Deep Reinforcement Learning basiert auf Deep Learning, d.h. dem Lernen mit künstlichen neuronalen Netzen. Deep Learning benötigt eine große Anzahl von Trainingsdaten, um eine Aufgabe zu lernen. Zur Durchführung dieser Trainingsläufe reichen Hochleistungscomputer nicht mehr aus, es werden Grafikkartencluster benötigt – auch die JKU wird demnächst einen GPU-Cluster im LIT AI Lab anschaffen.

Doch selbst mit neuen Lernmethoden können sich Roboter nicht schneller bewegen als in Echtzeit. Auch eine ganze Reihe von Robotern parallel lernen zu lassen, wie es Googles Forschungslabor ausprobiert hat, führt nicht zu einem befriedigenden Ergebnis.

Eine weitere Herausforderung: die Sicherheit derjenigen Roboter, die einmal ohne schützende Zäune mit Menschen zusammenarbeiten sollen, der sogenannten kollaborativen Roboter.
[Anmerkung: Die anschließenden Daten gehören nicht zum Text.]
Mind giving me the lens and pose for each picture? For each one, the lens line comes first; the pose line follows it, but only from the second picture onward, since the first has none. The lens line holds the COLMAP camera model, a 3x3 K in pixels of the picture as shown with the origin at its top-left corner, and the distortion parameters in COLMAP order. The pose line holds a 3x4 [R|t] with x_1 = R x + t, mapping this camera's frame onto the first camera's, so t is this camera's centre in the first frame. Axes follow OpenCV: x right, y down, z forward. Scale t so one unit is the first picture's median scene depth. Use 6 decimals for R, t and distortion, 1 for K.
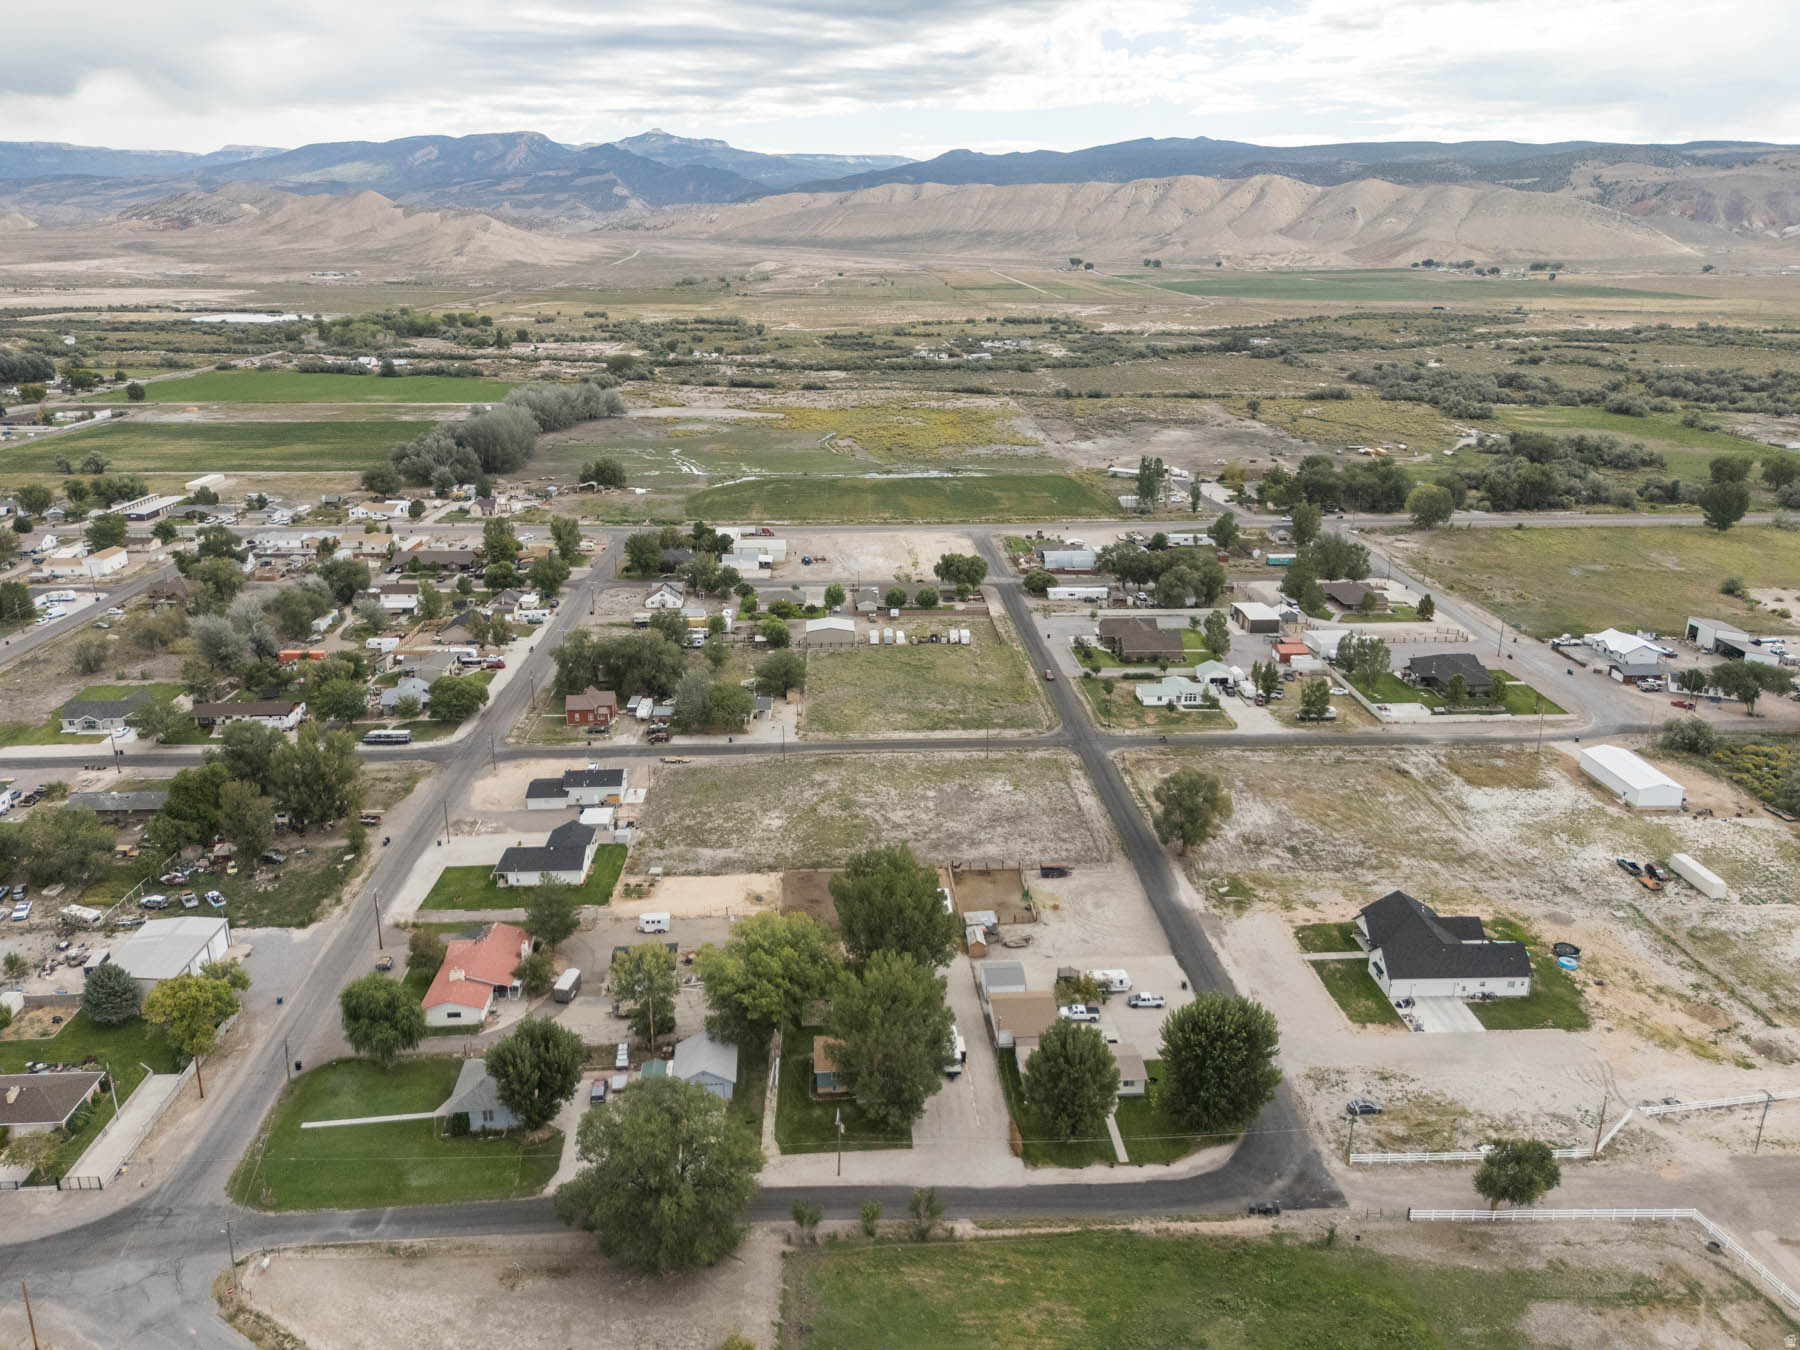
lens RADIAL K [[1320.3, 0, 896.9], [0, 1320.3, 673.8], [0, 0, 1]] dist [0.074657, -0.070280]
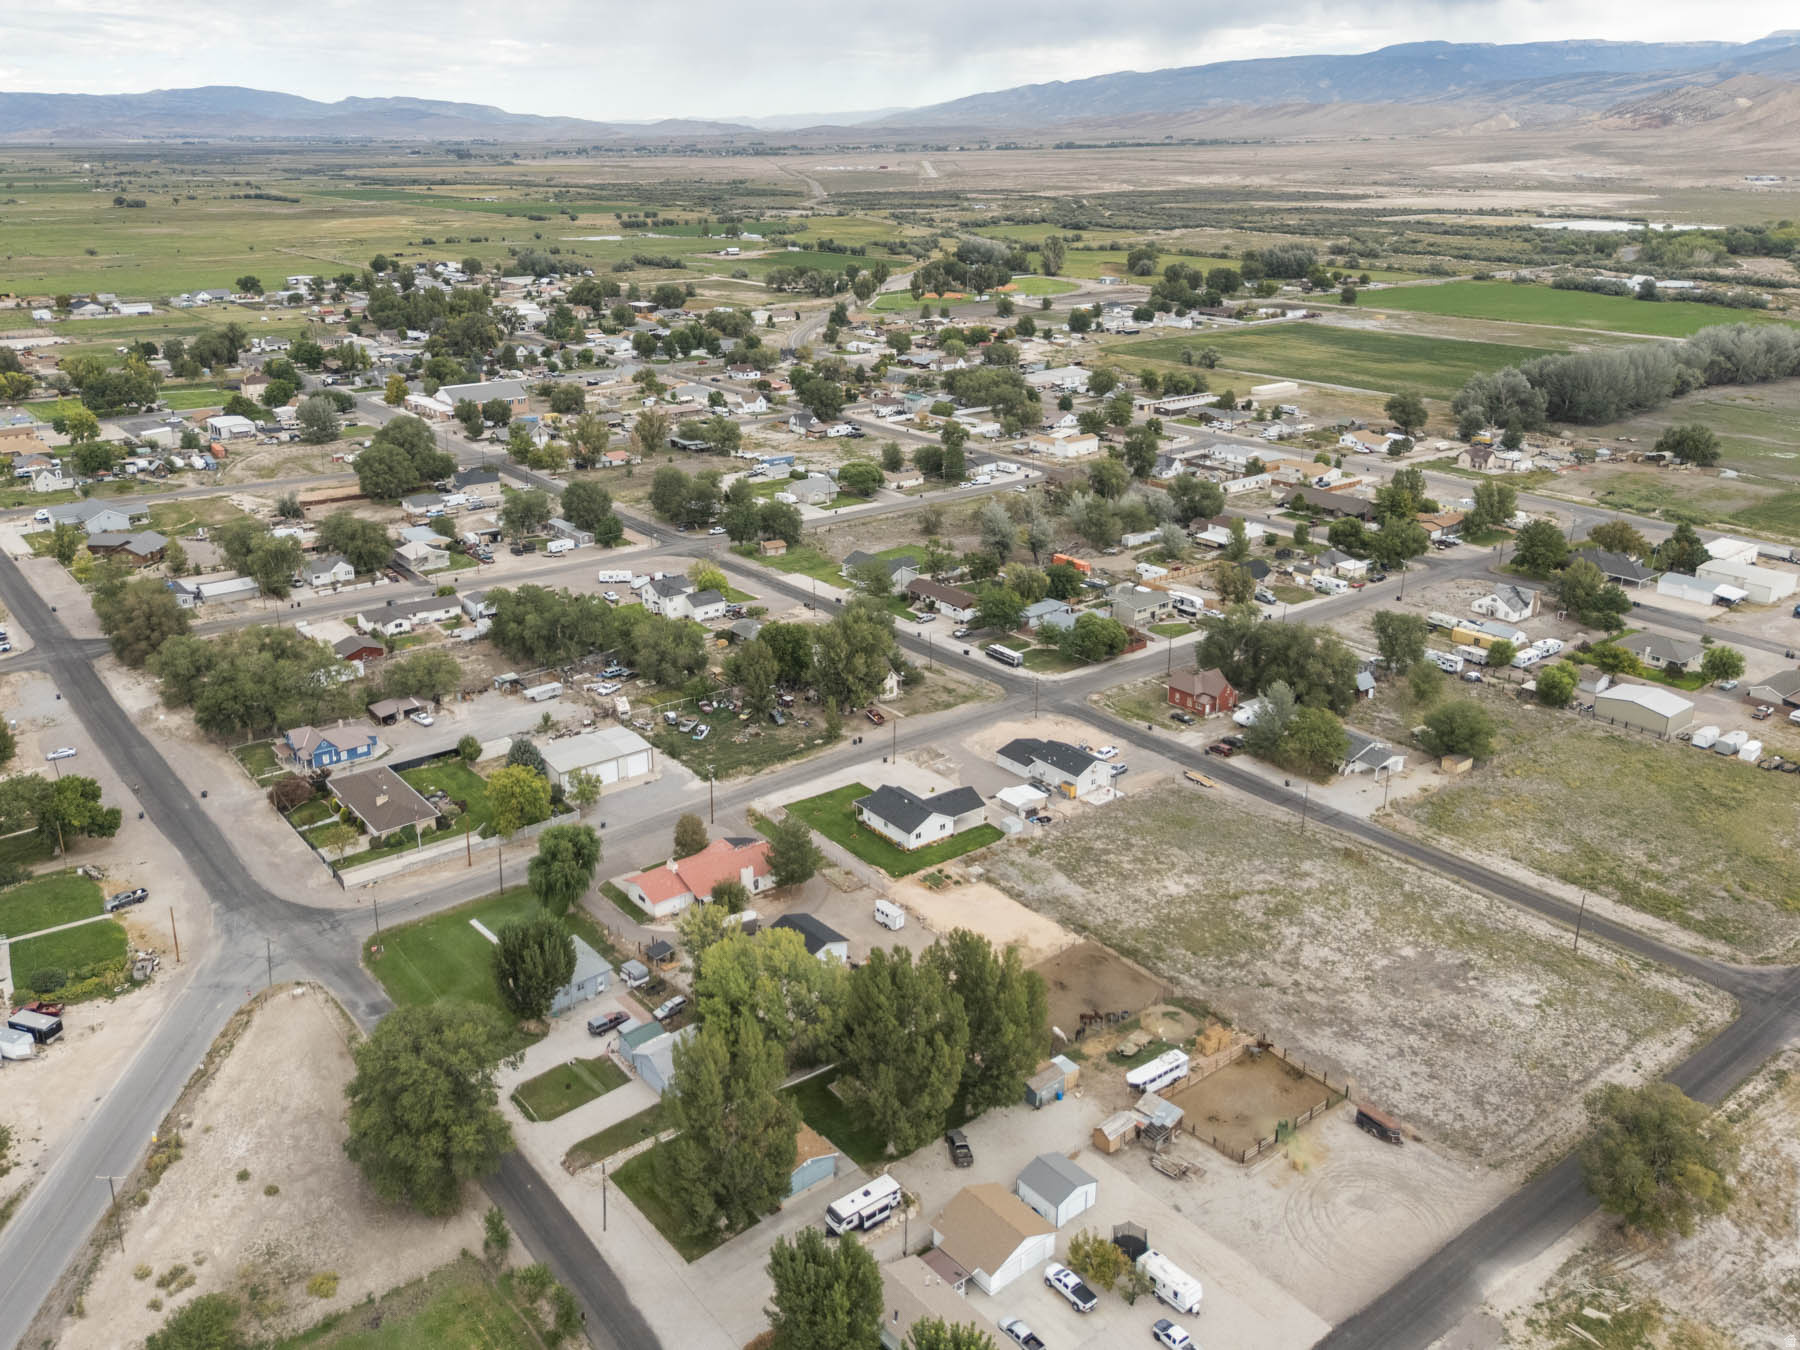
lens RADIAL K [[1402.8, 0, 873.8], [0, 1402.8, 671.7], [0, 0, 1]] dist [0.087394, -0.084233]
pose [[0.572202, 0.291980, -0.766376, 0.373135], [-0.258830, 0.951011, 0.169073, -0.094792], [0.778198, 0.101617, 0.619743, 0.307546]]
Auch hier arbeiten Forscher mit unterschiedlichen Ansätzen: einer druckempfindlichen Haut, die die Maschine sofort anhalten lässt, wenn sie irgendwo anstößt, oder Augen, mit denen der Roboter zwar nicht sehen kann, die er aber auf seinen Arbeitsbereich richtet, sodass der Nutzer erkennen kann, wo der Roboter aktiv werden wird.

In der Praxis ist das Mittel der Wahl bislang vor allem ein sehr geringes Arbeitstempo, damit der Mensch von den Bewegungen der Maschine nicht überrascht wird. Das macht die auf Geschwindigkeit getrimmte Produktion nicht gerade effizienter.
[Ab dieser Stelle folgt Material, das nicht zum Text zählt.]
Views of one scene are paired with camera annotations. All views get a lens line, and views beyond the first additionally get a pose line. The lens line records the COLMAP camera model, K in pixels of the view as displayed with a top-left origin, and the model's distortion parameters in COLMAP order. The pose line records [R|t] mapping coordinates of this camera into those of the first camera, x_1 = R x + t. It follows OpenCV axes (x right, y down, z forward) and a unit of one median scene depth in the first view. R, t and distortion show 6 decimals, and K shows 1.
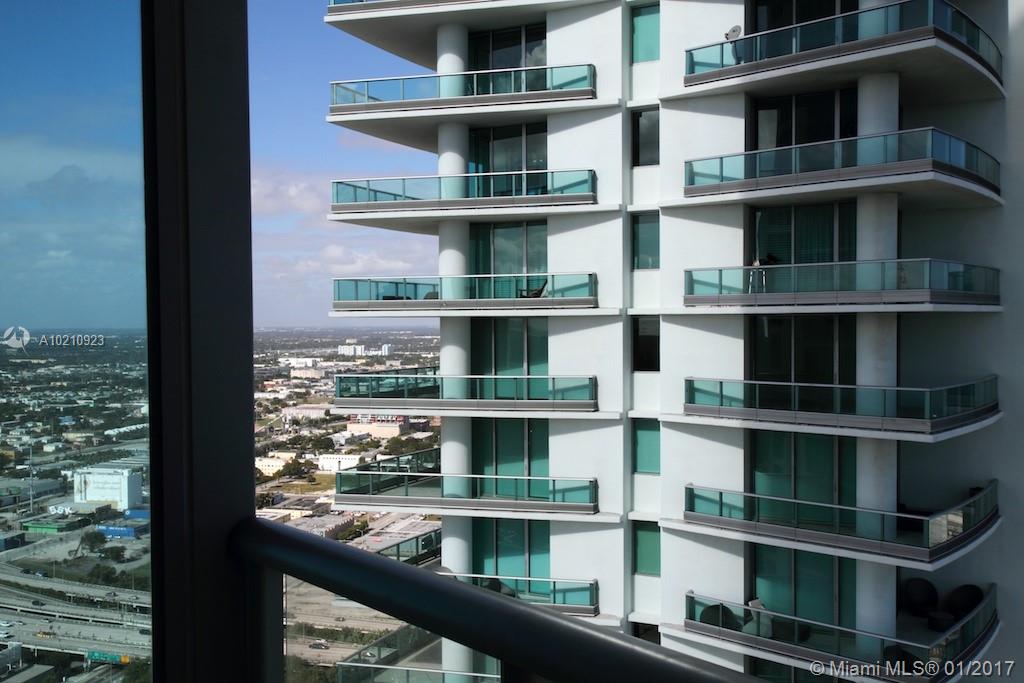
lens RADIAL K [[963.2, 0, 512.5], [0, 963.2, 349.1], [0, 0, 1]] dist [0.037338, 0.000000]
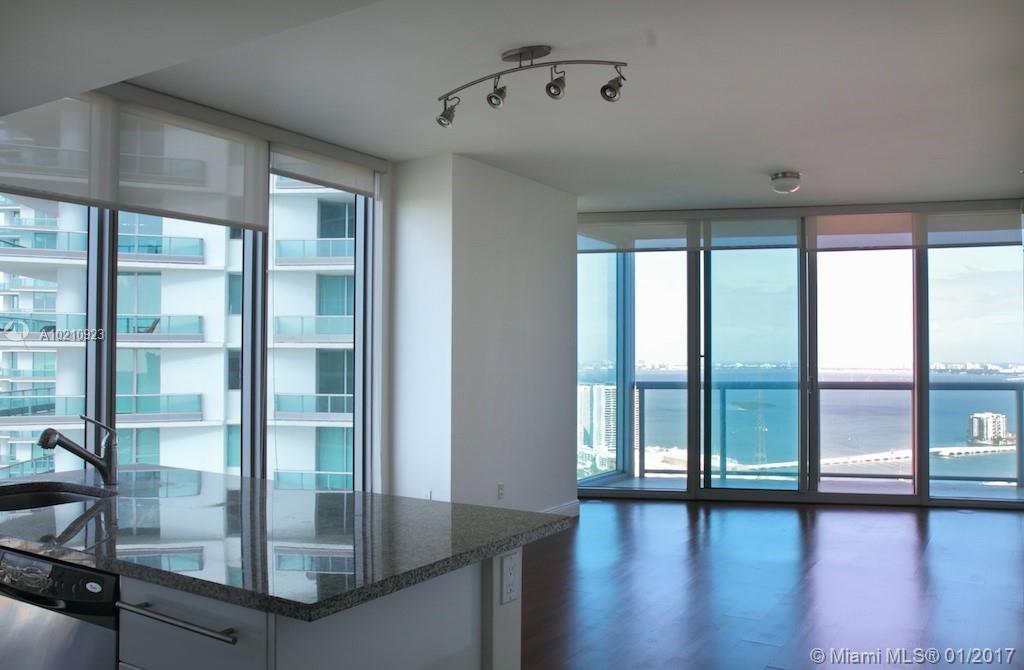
lens RADIAL K [[822.3, 0, 510.2], [0, 822.3, 350.7], [0, 0, 1]] dist [-0.055826, 0.010967]
pose [[0.786611, 0.012164, 0.617329, -0.268820], [0.011064, 0.999368, -0.033789, 0.011632], [-0.617350, 0.033409, 0.785979, -0.138756]]
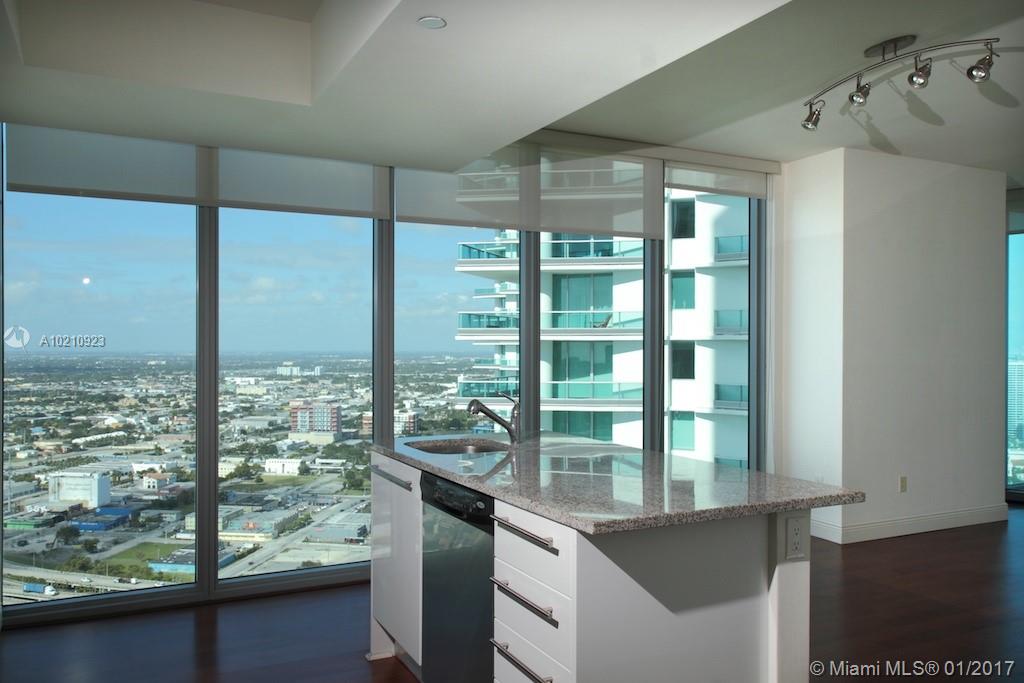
lens RADIAL K [[801.1, 0, 504.4], [0, 801.1, 346.4], [0, 0, 1]] dist [0.005795, 0.026655]
pose [[0.994069, 0.008098, 0.108449, -0.257396], [-0.004726, 0.999499, -0.031307, 0.013205], [-0.108648, 0.030609, 0.993609, -0.176937]]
Andreas Müller denkt in eine andere Richtung: Wäre es mithilfe der KI möglich, die Bewegungen eines Menschen zu analysieren und vorherzusagen, welche Bewegung er im nächsten Moment machen wird? „Dann könnte der Roboter ihm frühzeitig ausweichen.“

Sepp Hochreiter, Leiter des Instituts für Maschinenlernen an der JKU, bestätigt: „Solche Vorhersagen werden auch beim Steuern von selbstfahrenden Autos durch KIs benötigt. Im Audi.JKU Deep Learning Center entwickeln wir beispielsweise KI-Methoden, die erkennen, ob ein Fußgänger die Straße überqueren will oder sich nur am Straßenrand unterhält. Es werden sogar ganze Verkehrsszenen durch KIs eingeschätzt, wo das Verhalten nicht nur eines Verkehrsteilnehmers, sondern das vieler vorhergesagt werden muss.“

Schon jetzt spielen Roboter also eine wichtige Rolle in der Industrie.
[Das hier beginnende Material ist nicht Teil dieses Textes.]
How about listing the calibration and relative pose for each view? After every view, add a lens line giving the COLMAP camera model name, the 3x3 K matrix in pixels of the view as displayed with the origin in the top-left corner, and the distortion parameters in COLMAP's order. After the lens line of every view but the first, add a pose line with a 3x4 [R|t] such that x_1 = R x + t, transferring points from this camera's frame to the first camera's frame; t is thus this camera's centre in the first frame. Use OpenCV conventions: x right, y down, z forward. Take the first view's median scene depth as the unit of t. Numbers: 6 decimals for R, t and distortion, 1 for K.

In Zukunft werden sie immer häufiger unmittelbar neben und mit uns leben und arbeiten. Dem alten Menschheitstraum von Maschinen, die uns die schmutzige, anstrengende, monotone oder gefährliche Arbeit abnehmen und uns mehr Zeit für die angenehmen Seiten des Lebens lassen, kommen wir damit wieder ein Stückchen näher.